Fluorescence biosensor for folate receptors in cancer cells based on terminal protection and hyperbranched rolling circle amplification

Li, Dawei, Ma, Yuanzheng, Zhang, Ying, Lin, Zhenyu
Analytical methods 2016 v.8 no.32 pp. 6231-6235
analytical methods, biosensors, enzymes, fluorescence, folate receptors, folic acid, human cell lines, humans, monitoring, neoplasm cells, neoplasms, single-stranded DNA
A high level of folate receptor (FR) expression is found frequently in numerous human cancerous cells, and monitoring of the FRs level is important for the diagnosis and treatment of cancers and chronic inflammatory diseases. In this study, a simple but sensitive fluorescent biosensor for FR detection in cancer cells has been proposed, which combines the desirable specificity of terminal protection and high amplification efficiency of hyperbranched rolling circle amplification (HRCA). Single-stranded DNA (ssDNA) terminally tethered to folic acid (FA) can specifically bind with FR, and therefore be protected from degradation by exonuclease I (Exo I). The protected ssDNA can hybridize with the padlock probe and initiate the HRCA reaction.

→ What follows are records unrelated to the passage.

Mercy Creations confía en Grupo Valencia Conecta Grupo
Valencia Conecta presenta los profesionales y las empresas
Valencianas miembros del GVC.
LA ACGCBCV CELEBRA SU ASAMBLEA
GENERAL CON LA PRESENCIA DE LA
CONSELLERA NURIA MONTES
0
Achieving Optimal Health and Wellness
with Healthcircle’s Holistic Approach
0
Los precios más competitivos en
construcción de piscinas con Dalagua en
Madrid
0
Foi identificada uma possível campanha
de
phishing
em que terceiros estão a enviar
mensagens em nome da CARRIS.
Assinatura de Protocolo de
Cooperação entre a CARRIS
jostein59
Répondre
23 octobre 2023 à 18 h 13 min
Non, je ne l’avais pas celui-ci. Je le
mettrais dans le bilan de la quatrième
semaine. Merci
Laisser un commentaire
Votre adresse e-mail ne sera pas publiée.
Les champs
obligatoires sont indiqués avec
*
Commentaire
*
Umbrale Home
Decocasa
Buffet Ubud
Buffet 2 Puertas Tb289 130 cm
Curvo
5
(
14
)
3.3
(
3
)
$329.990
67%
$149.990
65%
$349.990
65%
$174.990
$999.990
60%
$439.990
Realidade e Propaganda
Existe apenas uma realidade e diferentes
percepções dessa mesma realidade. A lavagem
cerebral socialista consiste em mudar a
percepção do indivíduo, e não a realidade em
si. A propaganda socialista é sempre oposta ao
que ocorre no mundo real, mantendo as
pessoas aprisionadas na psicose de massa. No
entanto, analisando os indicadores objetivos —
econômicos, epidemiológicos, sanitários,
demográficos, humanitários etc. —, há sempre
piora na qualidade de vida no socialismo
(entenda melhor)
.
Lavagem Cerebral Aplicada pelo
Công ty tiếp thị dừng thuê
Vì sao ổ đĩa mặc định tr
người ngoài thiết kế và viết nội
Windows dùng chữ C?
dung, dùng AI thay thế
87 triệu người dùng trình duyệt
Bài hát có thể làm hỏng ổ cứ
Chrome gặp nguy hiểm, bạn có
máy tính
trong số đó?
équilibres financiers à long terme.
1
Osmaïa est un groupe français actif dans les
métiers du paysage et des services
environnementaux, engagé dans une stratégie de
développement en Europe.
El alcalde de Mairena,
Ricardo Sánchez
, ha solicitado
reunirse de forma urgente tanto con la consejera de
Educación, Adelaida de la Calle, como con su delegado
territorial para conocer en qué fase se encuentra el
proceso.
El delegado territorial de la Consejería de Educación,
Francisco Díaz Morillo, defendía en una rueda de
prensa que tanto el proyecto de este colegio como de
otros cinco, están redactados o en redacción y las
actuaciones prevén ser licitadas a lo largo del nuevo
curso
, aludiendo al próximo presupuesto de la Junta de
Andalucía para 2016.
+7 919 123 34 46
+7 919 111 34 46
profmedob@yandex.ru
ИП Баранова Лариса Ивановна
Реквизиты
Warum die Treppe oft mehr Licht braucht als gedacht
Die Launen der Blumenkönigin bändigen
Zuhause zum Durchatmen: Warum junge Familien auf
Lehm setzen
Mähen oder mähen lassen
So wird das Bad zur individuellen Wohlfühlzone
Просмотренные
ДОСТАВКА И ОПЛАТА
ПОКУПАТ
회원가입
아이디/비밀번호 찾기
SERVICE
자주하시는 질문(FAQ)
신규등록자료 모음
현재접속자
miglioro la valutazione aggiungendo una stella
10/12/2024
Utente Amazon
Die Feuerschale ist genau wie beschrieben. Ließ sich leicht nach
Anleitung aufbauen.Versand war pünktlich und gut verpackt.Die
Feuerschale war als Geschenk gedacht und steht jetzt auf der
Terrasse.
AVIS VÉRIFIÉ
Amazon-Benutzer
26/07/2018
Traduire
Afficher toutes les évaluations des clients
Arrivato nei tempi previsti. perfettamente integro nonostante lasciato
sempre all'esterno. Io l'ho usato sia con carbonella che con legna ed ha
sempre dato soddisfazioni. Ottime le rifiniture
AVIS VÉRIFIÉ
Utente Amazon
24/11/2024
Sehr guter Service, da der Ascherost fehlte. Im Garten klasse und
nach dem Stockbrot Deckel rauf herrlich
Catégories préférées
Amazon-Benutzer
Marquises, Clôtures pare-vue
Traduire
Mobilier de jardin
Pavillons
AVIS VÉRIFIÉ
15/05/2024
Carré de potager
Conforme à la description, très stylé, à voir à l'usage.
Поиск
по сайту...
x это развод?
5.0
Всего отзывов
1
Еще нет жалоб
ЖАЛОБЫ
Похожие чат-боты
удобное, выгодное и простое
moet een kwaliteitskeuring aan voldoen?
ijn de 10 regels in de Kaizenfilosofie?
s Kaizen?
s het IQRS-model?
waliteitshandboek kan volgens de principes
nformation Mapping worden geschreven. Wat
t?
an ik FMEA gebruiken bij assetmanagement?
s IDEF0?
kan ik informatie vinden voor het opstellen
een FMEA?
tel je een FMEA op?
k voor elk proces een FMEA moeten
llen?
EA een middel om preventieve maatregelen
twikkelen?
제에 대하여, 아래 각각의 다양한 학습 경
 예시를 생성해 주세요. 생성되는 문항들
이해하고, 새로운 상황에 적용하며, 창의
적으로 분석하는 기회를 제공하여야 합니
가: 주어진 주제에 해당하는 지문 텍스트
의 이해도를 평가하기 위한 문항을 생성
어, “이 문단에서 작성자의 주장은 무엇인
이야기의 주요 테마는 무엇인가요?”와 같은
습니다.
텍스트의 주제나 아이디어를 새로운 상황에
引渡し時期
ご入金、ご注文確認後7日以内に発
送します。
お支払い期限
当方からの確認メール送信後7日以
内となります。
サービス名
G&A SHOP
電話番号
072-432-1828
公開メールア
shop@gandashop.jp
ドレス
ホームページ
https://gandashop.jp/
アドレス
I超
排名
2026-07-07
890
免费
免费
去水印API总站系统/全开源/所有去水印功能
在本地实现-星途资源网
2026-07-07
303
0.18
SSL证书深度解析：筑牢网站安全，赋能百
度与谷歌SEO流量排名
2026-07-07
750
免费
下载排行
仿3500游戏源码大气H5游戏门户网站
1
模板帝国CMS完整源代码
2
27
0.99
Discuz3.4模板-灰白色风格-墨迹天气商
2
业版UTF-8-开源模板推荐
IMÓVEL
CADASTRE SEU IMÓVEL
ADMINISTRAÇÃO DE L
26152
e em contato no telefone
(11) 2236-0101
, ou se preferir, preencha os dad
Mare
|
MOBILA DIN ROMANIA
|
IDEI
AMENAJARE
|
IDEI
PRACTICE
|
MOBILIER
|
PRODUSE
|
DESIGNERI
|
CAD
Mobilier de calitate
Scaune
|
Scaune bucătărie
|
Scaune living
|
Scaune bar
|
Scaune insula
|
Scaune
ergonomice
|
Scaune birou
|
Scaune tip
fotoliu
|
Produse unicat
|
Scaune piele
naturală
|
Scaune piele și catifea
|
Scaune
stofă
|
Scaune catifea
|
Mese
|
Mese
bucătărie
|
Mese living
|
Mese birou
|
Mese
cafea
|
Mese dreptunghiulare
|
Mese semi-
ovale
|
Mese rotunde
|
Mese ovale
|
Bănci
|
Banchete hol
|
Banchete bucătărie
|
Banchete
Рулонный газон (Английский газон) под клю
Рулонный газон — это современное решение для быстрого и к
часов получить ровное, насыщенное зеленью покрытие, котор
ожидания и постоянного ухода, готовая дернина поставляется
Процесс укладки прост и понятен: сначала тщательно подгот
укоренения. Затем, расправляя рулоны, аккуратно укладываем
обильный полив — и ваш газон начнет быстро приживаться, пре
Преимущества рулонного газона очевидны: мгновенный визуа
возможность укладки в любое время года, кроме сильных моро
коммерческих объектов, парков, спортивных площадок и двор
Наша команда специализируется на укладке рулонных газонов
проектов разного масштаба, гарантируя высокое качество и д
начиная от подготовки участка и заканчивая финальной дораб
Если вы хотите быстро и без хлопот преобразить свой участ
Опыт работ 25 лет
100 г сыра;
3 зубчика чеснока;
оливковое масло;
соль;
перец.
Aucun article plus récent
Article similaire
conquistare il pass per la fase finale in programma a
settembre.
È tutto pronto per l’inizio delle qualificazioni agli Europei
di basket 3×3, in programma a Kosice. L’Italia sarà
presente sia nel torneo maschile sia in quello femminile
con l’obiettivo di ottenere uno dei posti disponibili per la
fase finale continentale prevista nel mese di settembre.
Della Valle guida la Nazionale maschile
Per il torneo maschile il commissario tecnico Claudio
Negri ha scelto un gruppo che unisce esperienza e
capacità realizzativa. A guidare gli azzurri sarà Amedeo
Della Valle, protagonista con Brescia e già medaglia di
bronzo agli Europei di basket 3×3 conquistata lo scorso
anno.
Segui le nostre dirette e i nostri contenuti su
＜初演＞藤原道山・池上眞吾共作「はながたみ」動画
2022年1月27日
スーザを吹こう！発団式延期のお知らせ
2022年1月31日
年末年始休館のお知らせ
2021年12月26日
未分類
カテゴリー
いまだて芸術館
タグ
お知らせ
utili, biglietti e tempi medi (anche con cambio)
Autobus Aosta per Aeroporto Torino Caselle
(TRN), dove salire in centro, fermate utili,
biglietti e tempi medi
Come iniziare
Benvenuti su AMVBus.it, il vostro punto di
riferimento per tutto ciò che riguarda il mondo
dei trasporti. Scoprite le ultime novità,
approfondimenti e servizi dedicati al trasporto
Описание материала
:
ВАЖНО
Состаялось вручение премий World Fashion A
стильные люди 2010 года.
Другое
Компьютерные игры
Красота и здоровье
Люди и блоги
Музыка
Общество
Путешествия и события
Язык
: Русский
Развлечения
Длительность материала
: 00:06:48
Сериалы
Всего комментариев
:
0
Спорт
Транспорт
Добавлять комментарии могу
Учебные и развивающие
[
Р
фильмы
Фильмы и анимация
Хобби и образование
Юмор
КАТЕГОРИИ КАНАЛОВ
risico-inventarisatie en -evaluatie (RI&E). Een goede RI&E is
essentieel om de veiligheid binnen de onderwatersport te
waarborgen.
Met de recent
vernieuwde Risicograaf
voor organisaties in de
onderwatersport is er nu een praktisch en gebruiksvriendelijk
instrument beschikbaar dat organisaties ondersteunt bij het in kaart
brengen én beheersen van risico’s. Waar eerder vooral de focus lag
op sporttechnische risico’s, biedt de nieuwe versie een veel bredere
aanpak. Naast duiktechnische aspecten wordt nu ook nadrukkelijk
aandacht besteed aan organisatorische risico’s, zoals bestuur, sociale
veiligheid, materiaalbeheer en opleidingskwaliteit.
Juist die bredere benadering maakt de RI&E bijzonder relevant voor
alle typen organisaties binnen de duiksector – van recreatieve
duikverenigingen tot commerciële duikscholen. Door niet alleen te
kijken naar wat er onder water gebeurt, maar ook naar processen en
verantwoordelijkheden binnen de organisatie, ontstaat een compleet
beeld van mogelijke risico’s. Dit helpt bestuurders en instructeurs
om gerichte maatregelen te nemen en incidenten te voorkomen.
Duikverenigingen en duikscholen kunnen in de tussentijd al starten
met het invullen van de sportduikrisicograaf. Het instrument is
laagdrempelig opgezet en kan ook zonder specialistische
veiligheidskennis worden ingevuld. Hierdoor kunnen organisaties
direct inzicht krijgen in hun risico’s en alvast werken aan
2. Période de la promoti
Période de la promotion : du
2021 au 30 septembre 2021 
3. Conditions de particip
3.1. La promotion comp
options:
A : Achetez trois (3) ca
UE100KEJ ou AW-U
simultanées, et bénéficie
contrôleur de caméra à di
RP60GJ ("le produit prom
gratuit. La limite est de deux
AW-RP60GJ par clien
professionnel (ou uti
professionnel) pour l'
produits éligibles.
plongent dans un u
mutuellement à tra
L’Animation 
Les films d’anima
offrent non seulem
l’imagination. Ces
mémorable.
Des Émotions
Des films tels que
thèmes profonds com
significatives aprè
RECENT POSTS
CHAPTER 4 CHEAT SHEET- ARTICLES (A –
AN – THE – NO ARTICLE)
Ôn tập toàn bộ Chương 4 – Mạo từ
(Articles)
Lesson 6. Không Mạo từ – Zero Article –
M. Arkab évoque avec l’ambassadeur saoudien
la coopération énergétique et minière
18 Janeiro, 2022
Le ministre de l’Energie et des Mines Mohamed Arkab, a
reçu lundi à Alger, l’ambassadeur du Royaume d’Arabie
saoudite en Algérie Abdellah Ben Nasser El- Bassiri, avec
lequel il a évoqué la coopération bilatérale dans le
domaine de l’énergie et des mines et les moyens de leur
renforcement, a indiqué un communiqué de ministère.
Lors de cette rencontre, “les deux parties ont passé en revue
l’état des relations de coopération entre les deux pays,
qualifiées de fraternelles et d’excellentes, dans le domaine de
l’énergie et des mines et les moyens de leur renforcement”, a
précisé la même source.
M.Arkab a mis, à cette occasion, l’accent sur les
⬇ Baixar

In contrast, ssDNA will be degraded by Exo I and no probe is left to trigger the HRCA reaction without the protection of the target FR. The products of HRCA contain a large amount of double-strand DNA (dsDNA) and a strong fluorescence signal can be detected after the addition of SYBR Green I. The enhanced fluorescence intensity has a linear relationship with the logarithm of FR (standard solution) concentration ranging from 0.18 fM to 22 pM with a detection limit of 0.06 fM. Moreover, the proposed biosensor has been applied to detect FR in cancer cells (HeLa cells as an example). The enhanced fluorescence intensity has a linear dependence on the logarithm of cell concentration in the range of 50–5000 cell per mL. This biosensor has potential applications in the area of early cancer diagnosis.